How have you got on with the code in the repo? Have you been able to use it as a platform to add your own functionality?
@@lucidateAI❤
Which LLM from all you tested up to now(in general, not only the ones you talked about in this video) is the best at this moment at breaking down subjects that are at a university level using pedagogical tools? If I request the model to read 2-3 books on pedagogical tools can it properly learn how to use these tools and actually apply them on explaining clearer and better the subjects?
This video is focused on which models perform the best at generating source code (that is to say Java, C++, python etc.). On the other hand the subject of this video -> Text Summarisation Showdown: Evaluating the Top Large Language Models (LLMs)

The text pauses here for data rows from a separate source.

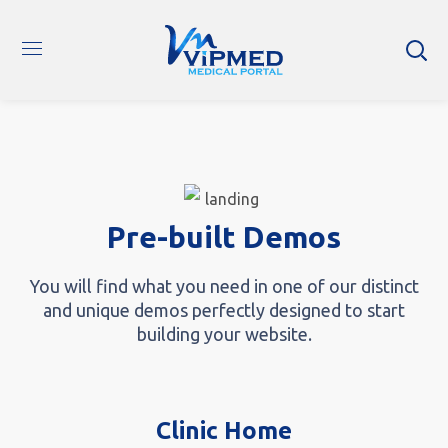
Pre-built Demos
You will find what you need in one of our distinct
and unique demos perfectly designed to start
building your website.
Clinic Home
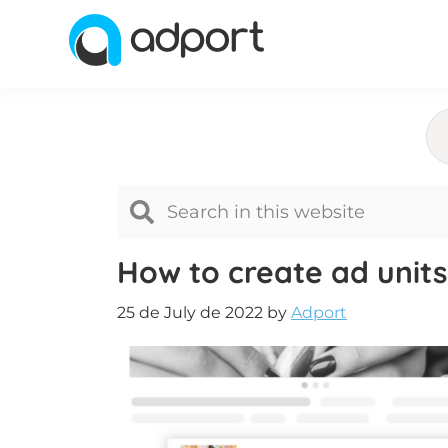
Skip
Skip
Skip
to
to
to
primary
main
footer
Adport
Advertising
navigation
content
and
Monetization
Smartest
Platform
for
Advertisers
How to create ad units
and
Publishers
25 de July de 2022
by
Adport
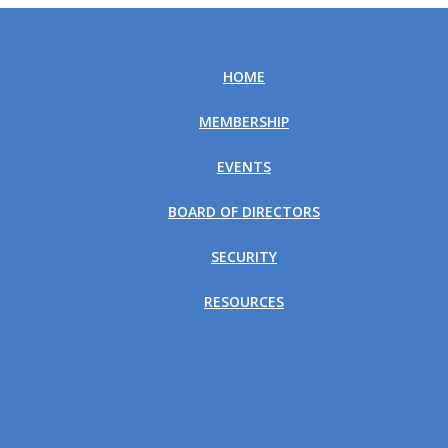
HOME
MEMBERSHIP
EVENTS
BOARD OF DIRECTORS
SECURITY
RESOURCES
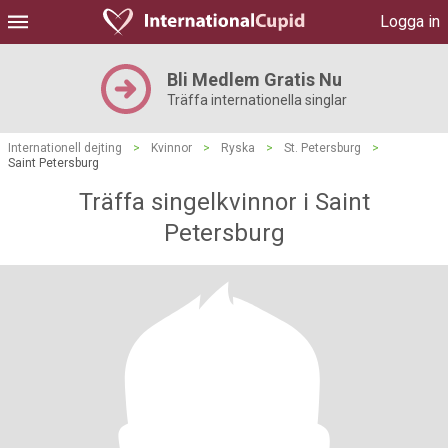
Logga in
Bli Medlem Gratis Nu
Träffa internationella singlar
Internationell dejting
>
Kvinnor
>
Ryska
>
St. Petersburg
>
Saint Petersburg
Träffa singelkvinnor i Saint
Petersburg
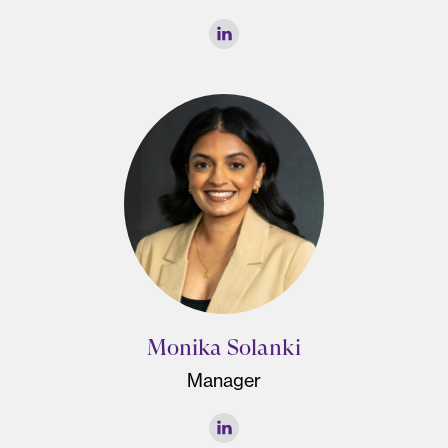
Monika Solanki
Manager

ruclips.net/video/8r9h4KBLNao/видео.html is on text generation/translation/summarization etc. Perhaps the other video is more what you are looking for? In either event the key takeaway is that by all means rely on public, published benchmarks. But if you want to evaluate models on your specific use-case (and if I correctly understand your question, I think you do) then it might be worth considering setting up your own tests and your own benchmarks for your own specific evaluation. Clearly there is a trade off here. Setting up custom benchmarks and tests isn’t free. But if you understand how to build AI models, then it isn’t that complex either.

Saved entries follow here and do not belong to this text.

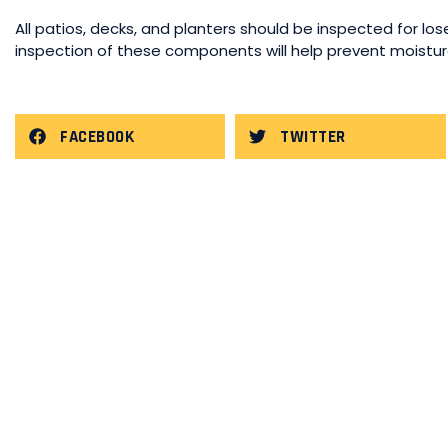
All patios, decks, and planters should be inspected for lose
inspection of these components will help prevent moisture 
FACEBOOK
TWITTER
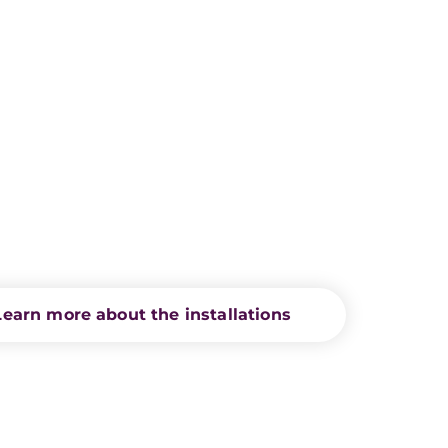
Learn more about the installations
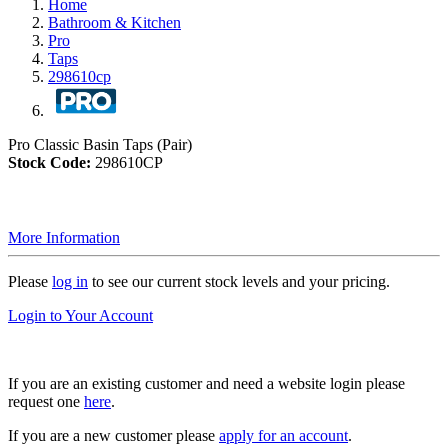
Home
Bathroom & Kitchen
Pro
Taps
298610cp
Pro Classic Basin Taps (Pair)
Stock Code:
298610CP
More Information
Please
log in
to see our current stock levels and your pricing.
Login to Your Account
If you are an existing customer and need a website login please
request one
here
.
If you are a new customer please
apply for an account
.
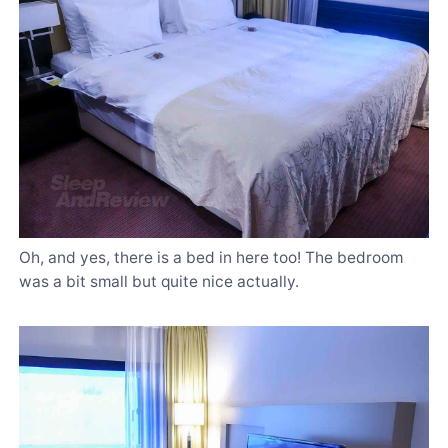
Oh, and yes, there is a bed in here too! The bedroom
was a bit small but quite nice actually.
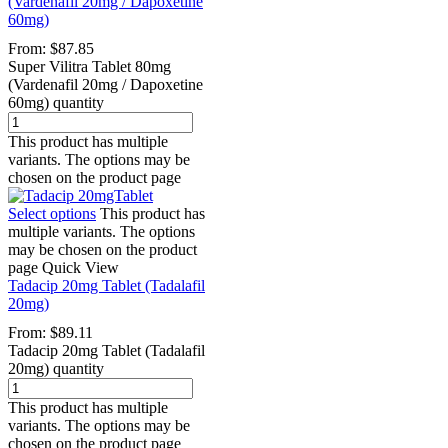
(Vardenafil 20mg / Dapoxetine
60mg)
From:
$
87.85
Super Vilitra Tablet 80mg
(Vardenafil 20mg / Dapoxetine
60mg) quantity
This product has multiple
variants. The options may be
chosen on the product page
Select options
This product has
multiple variants. The options
may be chosen on the product
page
Quick View
Tadacip 20mg Tablet (Tadalafil
20mg)
From:
$
89.11
Tadacip 20mg Tablet (Tadalafil
20mg) quantity
This product has multiple
variants. The options may be
chosen on the product page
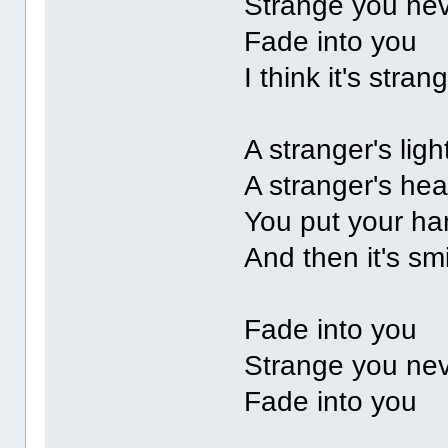
Strange you ne
Fade into you
I think it's str
A stranger's lig
A stranger's he
You put your ha
And then it's sm
Fade into you
Strange you ne
Fade into you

@@lucidateAI I reformulated a bit my inquiry since it was not clear enough. Can you read it again please?
Thanks for the clarification. The challenge with reading 2 or 3 books will be the size of the LLMs context window (the amount of tokens that can be input at once). Solutions to this involve using vector databases - example here -> ruclips.net/video/jP9swextW2o/видео.html This involves writing Python code and development frameworks like LangChain. You may be an expert at this, in which case I'd recommend some of the latest Llama models and GPT-4. Alternatively you can use Gemini and Claude 3 and feed in sections of the books at a time (up to the token limit of the LLM). These models tend to perform the best when it comes to breaking down complex, university-level subjects. They seem to have a strong grasp of pedagogical principles and can structure explanations in a clear, easy-to-follow manner.

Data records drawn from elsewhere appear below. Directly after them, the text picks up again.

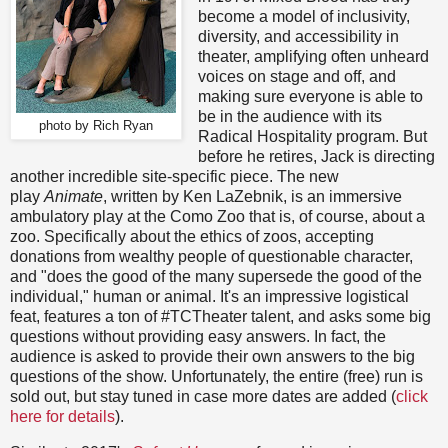
become a model of inclusivity,
diversity, and accessibility in
theater, amplifying often unheard
voices on stage and off, and
making sure everyone is able to
be in the audience with its
photo by Rich Ryan
Radical Hospitality program. But
before he retires, Jack is directing
another incredible site-specific piece. The new
play
Animate
, written by Ken LaZebnik, is an immersive
ambulatory play at the Como Zoo that is, of course, about a
zoo. Specifically about the ethics of zoos, accepting
donations from wealthy people of questionable character,
and "does the good of the many supersede the good of the
individual," human or animal. It's an impressive logistical
feat, features a ton of #TCTheater talent, and asks some big
questions without providing easy answers. In fact, the
audience is asked to provide their own answers to the big
questions of the show. Unfortunately, the entire (free) run is
sold out, but stay tuned in case more dates are added (
click
here for details
).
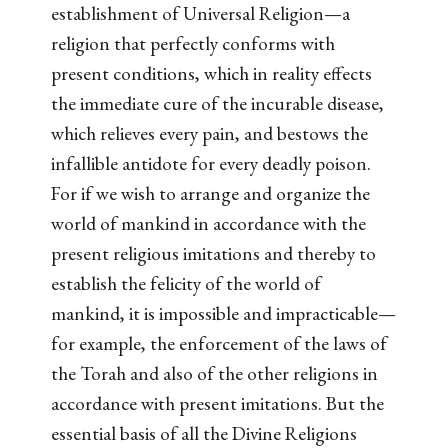
establishment of Universal Religion—a
religion that perfectly conforms with
present conditions, which in reality effects
the immediate cure of the incurable disease,
which relieves every pain, and bestows the
infallible antidote for every deadly poison.
For if we wish to arrange and organize the
world of mankind in accordance with the
present religious imitations and thereby to
establish the felicity of the world of
mankind, it is impossible and impracticable—
for example, the enforcement of the laws of
the Torah and also of the other religions in
accordance with present imitations. But the
essential basis of all the Divine Religions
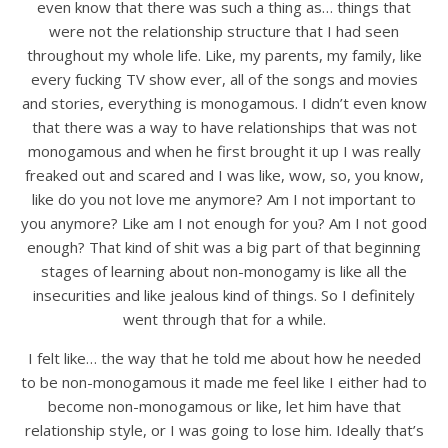
even know that there was such a thing as… things that
were not the relationship structure that I had seen
throughout my whole life. Like, my parents, my family, like
every fucking TV show ever, all of the songs and movies
and stories, everything is monogamous. I didn’t even know
that there was a way to have relationships that was not
monogamous and when he first brought it up I was really
freaked out and scared and I was like, wow, so, you know,
like do you not love me anymore? Am I not important to
you anymore? Like am I not enough for you? Am I not good
enough? That kind of shit was a big part of that beginning
stages of learning about non-monogamy is like all the
insecurities and like jealous kind of things. So I definitely
went through that for a while.
I felt like… the way that he told me about how he needed
to be non-monogamous it made me feel like I either had to
become non-monogamous or like, let him have that
relationship style, or I was going to lose him. Ideally that’s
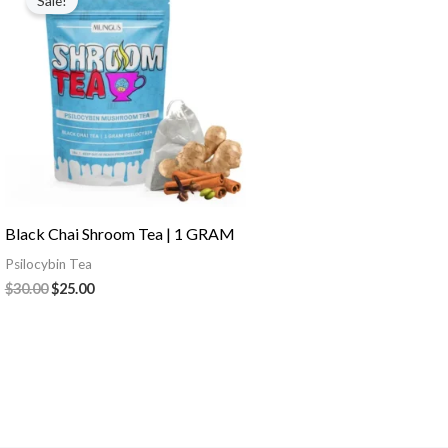
Sale!
was:
is:
$30.00.
$25.00.
Black Chai Shroom Tea | 1 GRAM
Psilocybin Tea
$
30.00
$
25.00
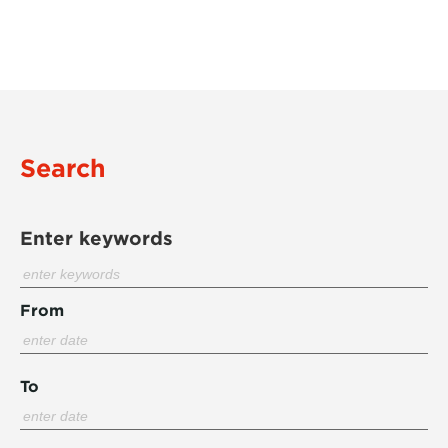
Search
Enter keywords
From
To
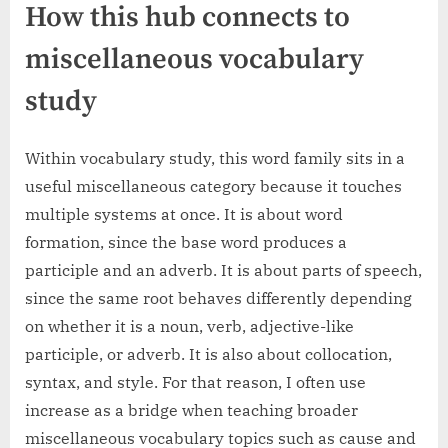
How this hub connects to
miscellaneous vocabulary
study
Within vocabulary study, this word family sits in a
useful miscellaneous category because it touches
multiple systems at once. It is about word
formation, since the base word produces a
participle and an adverb. It is about parts of speech,
since the same root behaves differently depending
on whether it is a noun, verb, adjective-like
participle, or adverb. It is also about collocation,
syntax, and style. For that reason, I often use
increase as a bridge when teaching broader
miscellaneous vocabulary topics such as cause and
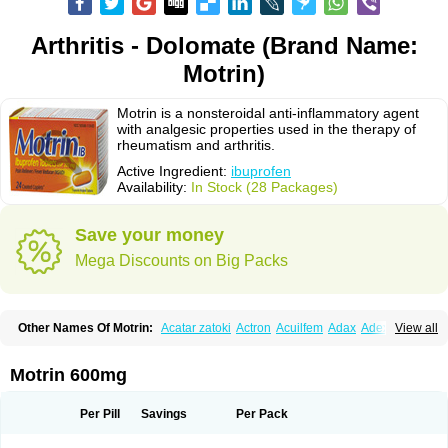
Arthritis - Dolomate (Brand Name:
Motrin)
Motrin is a nonsteroidal anti-inflammatory agent
with analgesic properties used in the therapy of
rheumatism and arthritis.
Active Ingredient:
ibuprofen
Availability:
In Stock (28 Packages)
Save your money
Mega Discounts on Big Packs
Other Names Of Motrin:
Acatar zatoki
Actron
Acuilfem
Adax
Adex
Advel
View all
Advil
Advil-mono
Advilcaps
Adviltab
Afebril
Ainex
Aktren
Alges-x
Algiasdin
Algidrin
Algifor
Algifor-l
Algofen
Algoflex
Algofren
Alidol f
Alindrin
Aliviol
Alivium
Alogesia
Altran
Anadvil
Anadvil rhume
Anafen
Motrin 600mg
Anafidol
Anaflam
Analginakut
Analgion
Analper fem
Anco
Antalfort
Antalgil
Antalisin
Antarène
Antiflam
Antigrippine ibuprofen
Apirofeno
Apiron
Aprofen
Arafa
Ardinex
Arthrifen
Articalm
Artofen
Artril
Astefor
Per Pill
Savings
Per Pack
Atomo
Back pain
Balkaprofen
Baroc
Bediatil
Bestafen
Betagesic
Betaprofen
Bexistar
Biatain-ibu
Bifen
Blockten
Bolinet
Bonifen
Brafeno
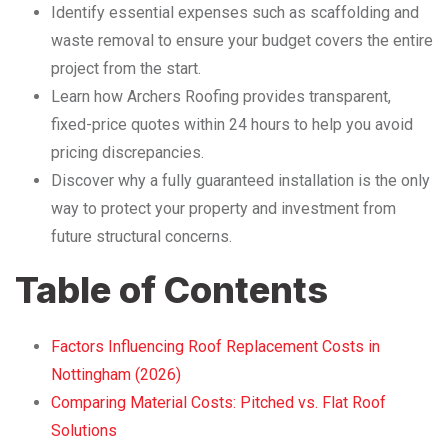
Identify essential expenses such as scaffolding and
waste removal to ensure your budget covers the entire
project from the start.
Learn how Archers Roofing provides transparent,
fixed-price quotes within 24 hours to help you avoid
pricing discrepancies.
Discover why a fully guaranteed installation is the only
way to protect your property and investment from
future structural concerns.
Table of Contents
Factors Influencing Roof Replacement Costs in
Nottingham (2026)
Comparing Material Costs: Pitched vs. Flat Roof
Solutions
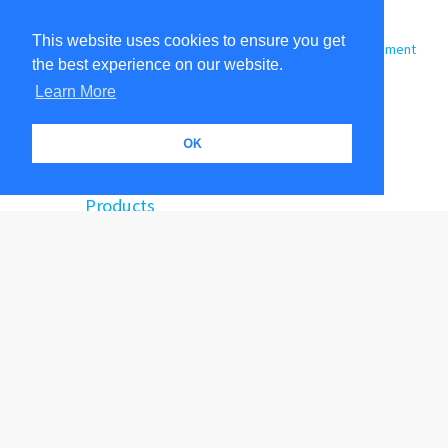
Sites
About
This website uses cookies to ensure you get
Shop Colors
Archroma Color Management
the best experience on our website.
Color Atlas - Digital App
Terms of Use
Color Search
Learn More
Color Communicator
Support
FAQs
OK
Contact Us
Products
Color Atlas by Archroma
Custom Color
Engineered Color Standards
Color Apps
Training and Consulting
Technical Support
|
|
|
|
|
Shop Colors
Archroma Color Management
Our Products
Orders
|
|
Public Collections
Contact Us
|
|
|
|
Terms Of Use
Privacy and Protection
General Terms and Conditions of Sale
|
|
QTX File End-User License Agreement
Software End-User License Agreement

That said, I haven't specifically tested having the models read books on pedagogical tools and then applying those techniques. It's an interesting idea though! Given the understanding these advanced models already seem to have, I suspect that focused training on pedagogical methods could further enhance their explanatory abilities.
My recommendation would be to experiment with a few different models, providing them with sample content from the books and seeing how well they internalize and apply the techniques. You could evaluate the outputs to determine which model best suits your needs.